The most disturbing finding in JFrog's analysis: a hardcoded BIP-39 recovery phrase in the skip-list — a list of accounts or systems the worm is instructed not to attack. The presence of a skip-list with known cryptocurrency wallet recovery phrases suggests the operators were testing against their own infrastructure. JFrog's assessment: this deployment was 'a rehearsal, not the final form.'

The first half of 2026 has already produced 4.5x the malicious npm package volume of all of 2025. IronWorm is not the peak — it is the proof of concept. A worm that carries a kernel rootkit, steals AI credentials alongside cloud infrastructure keys, and propagates through the ecosystem's own trust mechanisms represents a new tier of supply chain capability. The 'production version' — without the skip-list, without the testing artifacts, with whatever additional capabilities the operators chose not to deploy in the rehearsal — has not been found.

The AI Credential Angle

IronWorm's explicit targeting of AI provider API keys marks a shift in supply chain attack objectives. Previously, supply chain attacks focused on cloud infrastructure credentials (AWS, GCP, Azure) and code hosting credentials (GitHub, GitLab). AI API keys were not targets because they were not valuable enough — they provided access to a chatbot, not to production infrastructure.
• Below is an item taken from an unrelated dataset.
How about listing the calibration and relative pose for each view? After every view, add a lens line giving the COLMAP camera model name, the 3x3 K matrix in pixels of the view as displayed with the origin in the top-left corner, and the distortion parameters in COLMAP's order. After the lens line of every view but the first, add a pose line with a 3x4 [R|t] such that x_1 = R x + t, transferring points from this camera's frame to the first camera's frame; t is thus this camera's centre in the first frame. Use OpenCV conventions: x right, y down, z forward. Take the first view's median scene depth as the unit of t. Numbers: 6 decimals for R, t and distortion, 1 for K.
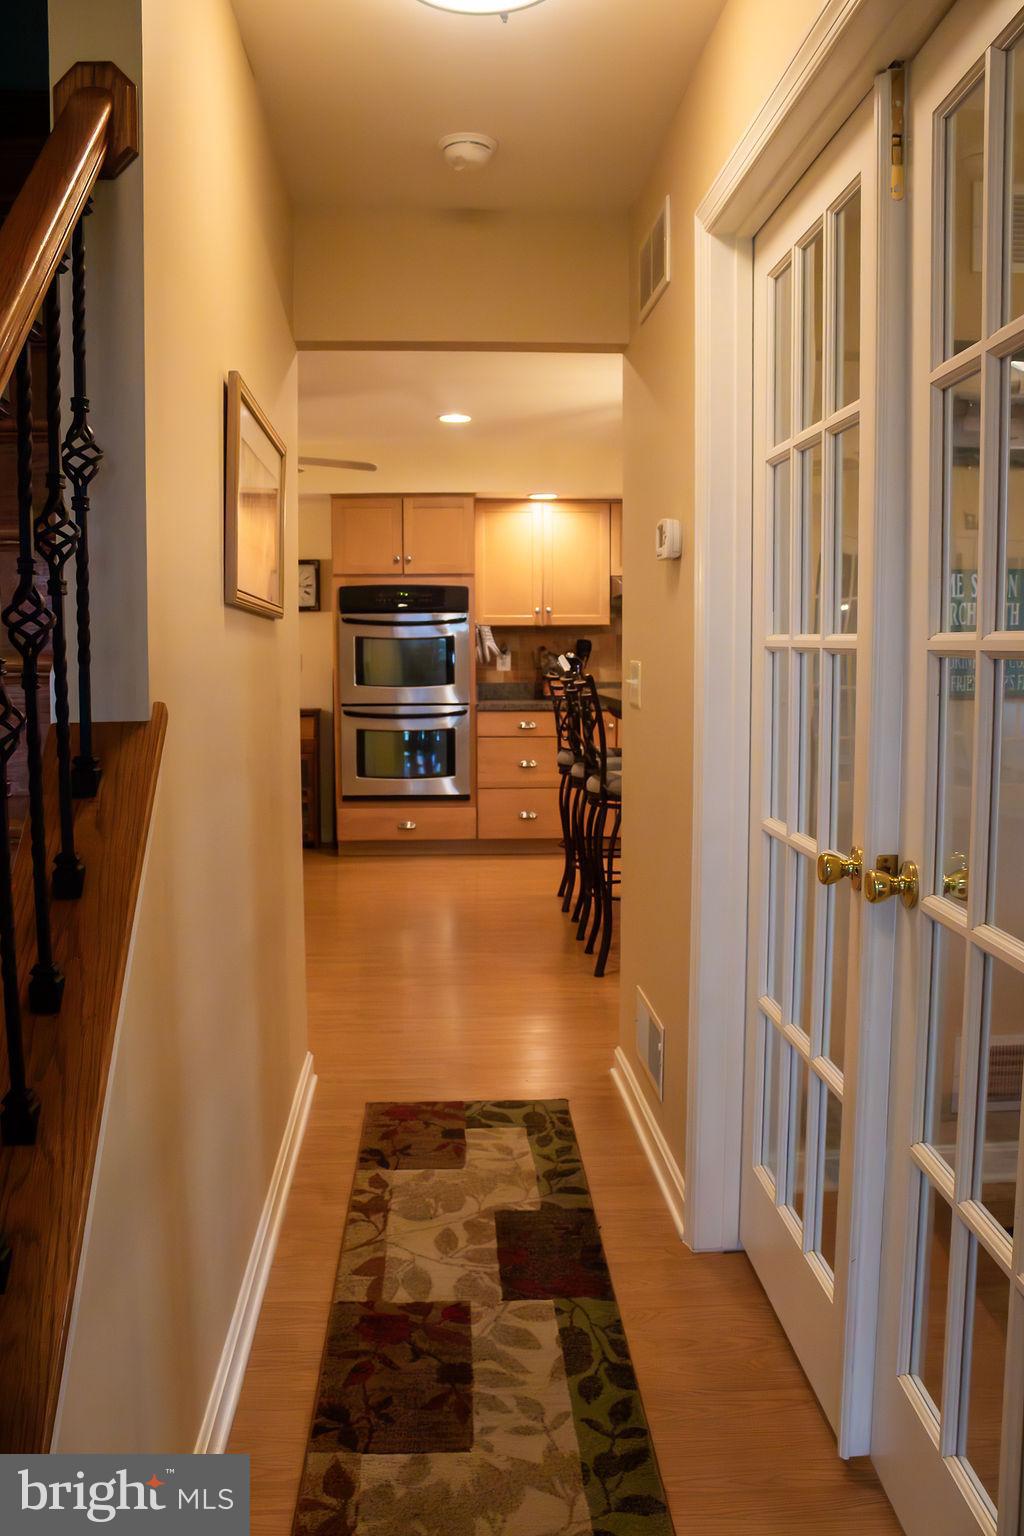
lens RADIAL K [[1333.6, 0, 512.0], [0, 1333.6, 768.0], [0, 0, 1]] dist [-0.157266, 0.139004]
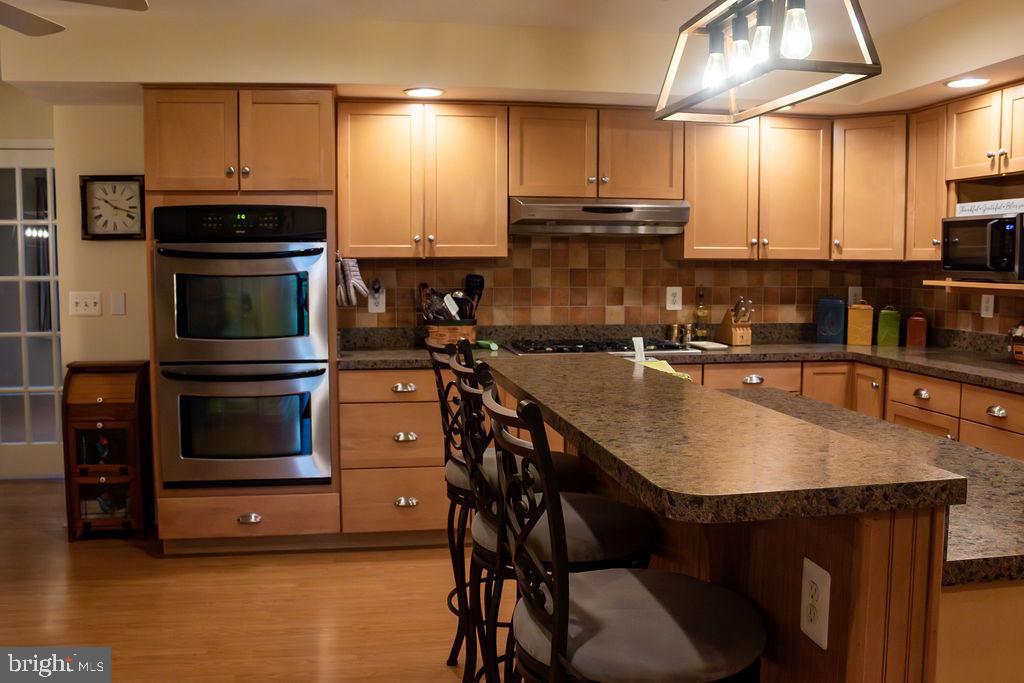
lens RADIAL K [[889.0, 0, 512.0], [0, 889.0, 341.5], [0, 0, 1]] dist [-0.157266, 0.139004]
pose [[0.993541, -0.006856, 0.113264, 0.015310], [0.007414, 0.999962, -0.004503, -0.055464], [-0.113229, 0.005313, 0.993555, 0.478838]]
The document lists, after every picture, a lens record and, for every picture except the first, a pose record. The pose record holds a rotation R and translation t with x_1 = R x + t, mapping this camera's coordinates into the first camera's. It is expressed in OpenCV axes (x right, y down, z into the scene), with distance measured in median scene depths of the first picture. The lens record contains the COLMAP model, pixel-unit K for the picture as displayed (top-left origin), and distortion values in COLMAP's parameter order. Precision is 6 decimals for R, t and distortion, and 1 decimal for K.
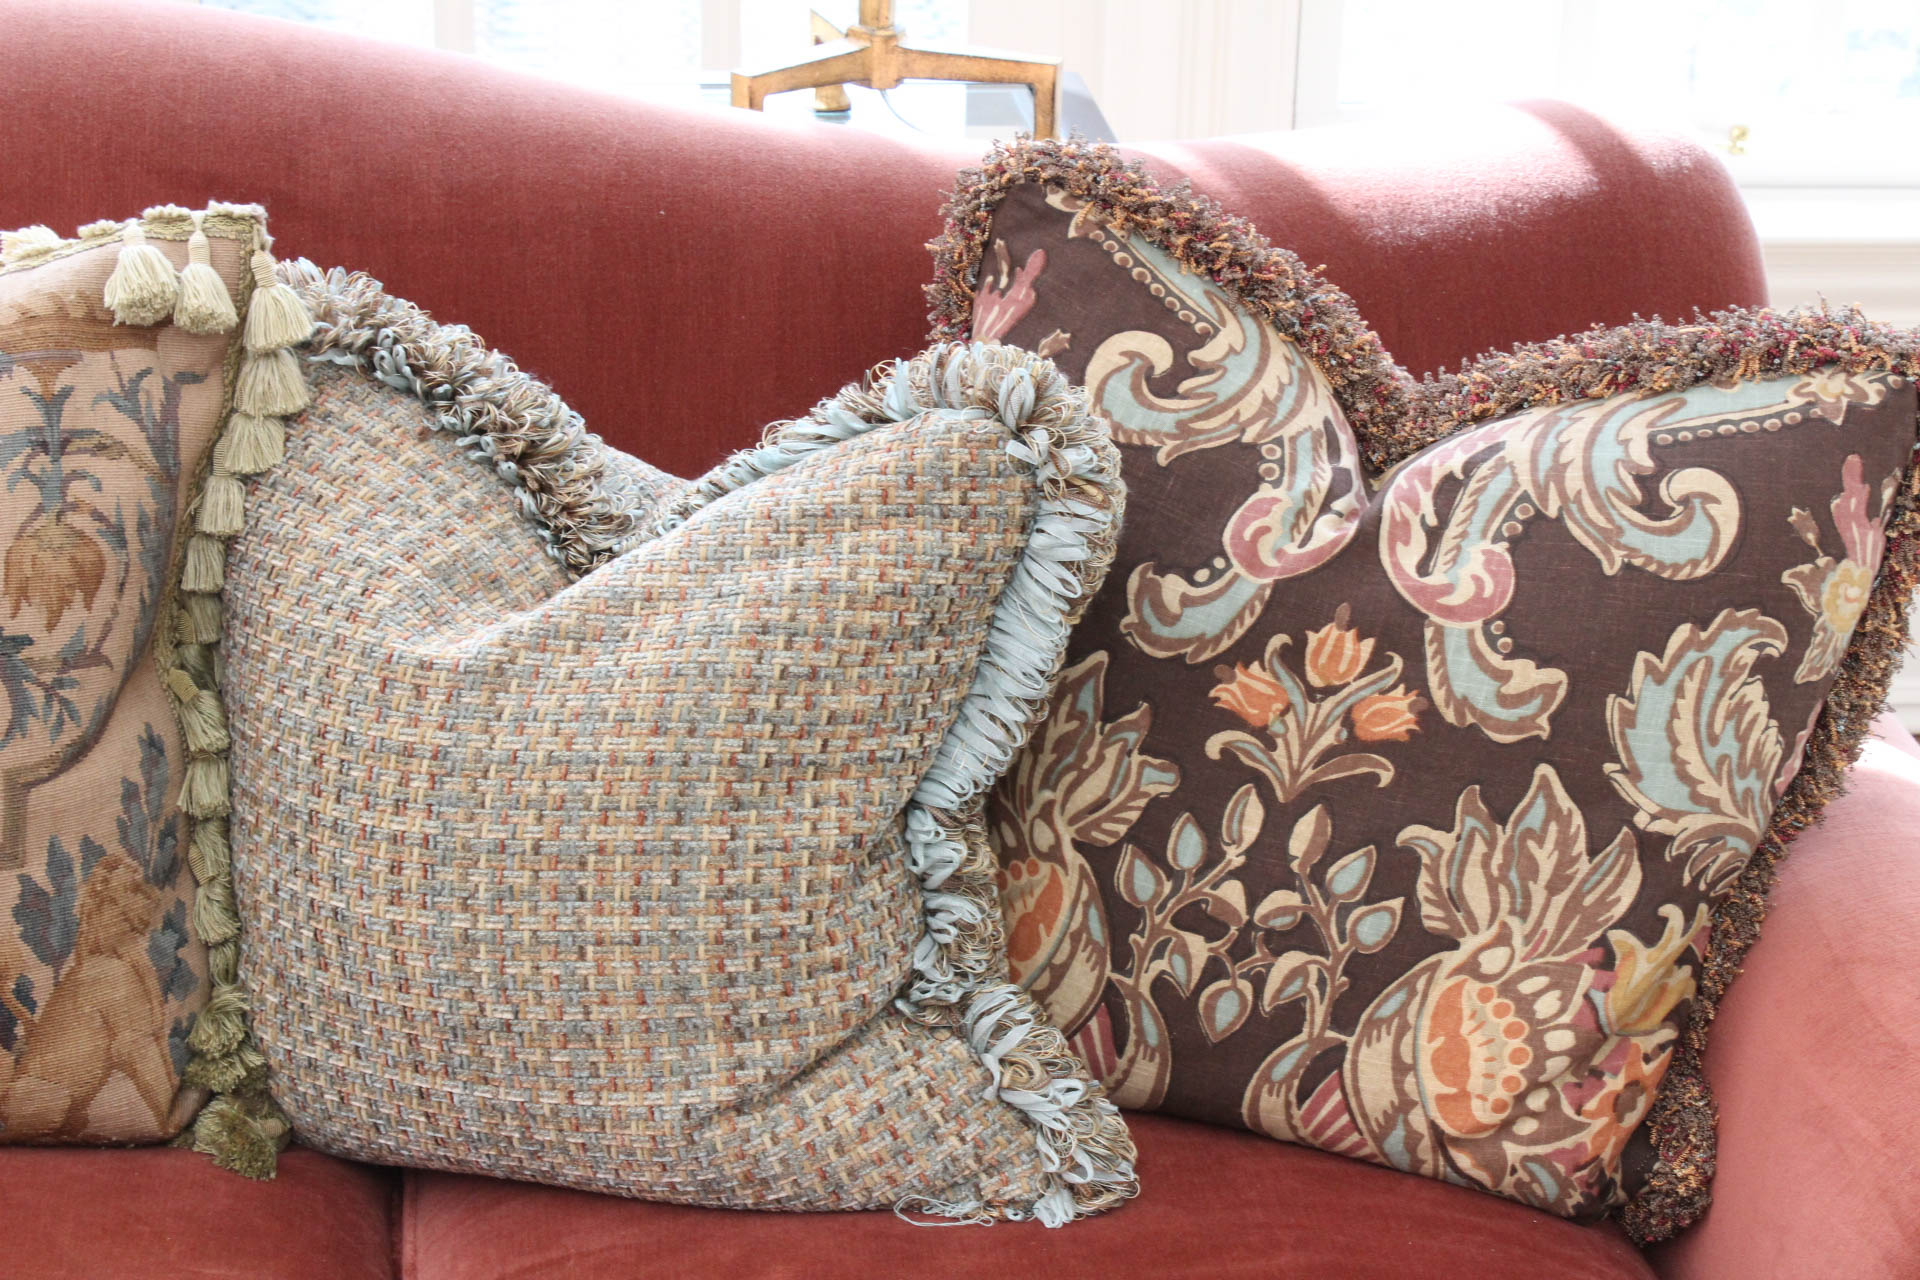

That changed in 2026. A stolen Claude API key gives access to Claude Code's capabilities — code generation, system analysis, and tool use. A stolen OpenAI key provides access to GPT-4's function calling and code interpreter. These keys now provide not just information access but action capability. An attacker with a stolen AI API key can use the AI to analyze stolen code, generate exploits, and automate further attacks — at the victim's expense. The AI credential is no longer a chatbot login. It is a force multiplier for the attacker's entire operation.

npm v12 Arrives Just in Time — Almost

npm v12, arriving July 2026, will disable install scripts by default — the mechanism IronWorm uses for initial execution. Had npm v12 been the current version, IronWorm's postinstall hook would not have executed automatically. But npm v12 is one month away, and IronWorm is here now. The 37 compromised packages are still in production dependency trees across the JavaScript ecosystem. The kernel rootkit is still hiding on systems where IronWorm executed before detection.

For web framework teams, the response hierarchy is: audit your npm dependency tree immediately (npm audit, Socket.dev), check CI runner logs for unexpected publishing events, rotate all AI provider API keys and cloud credentials on any system that ran an npm install in the last 60 days, and — when npm v12 ships — upgrade immediately. The window between IronWorm's discovery and npm v12's default change is the most dangerous period in JavaScript supply chain history.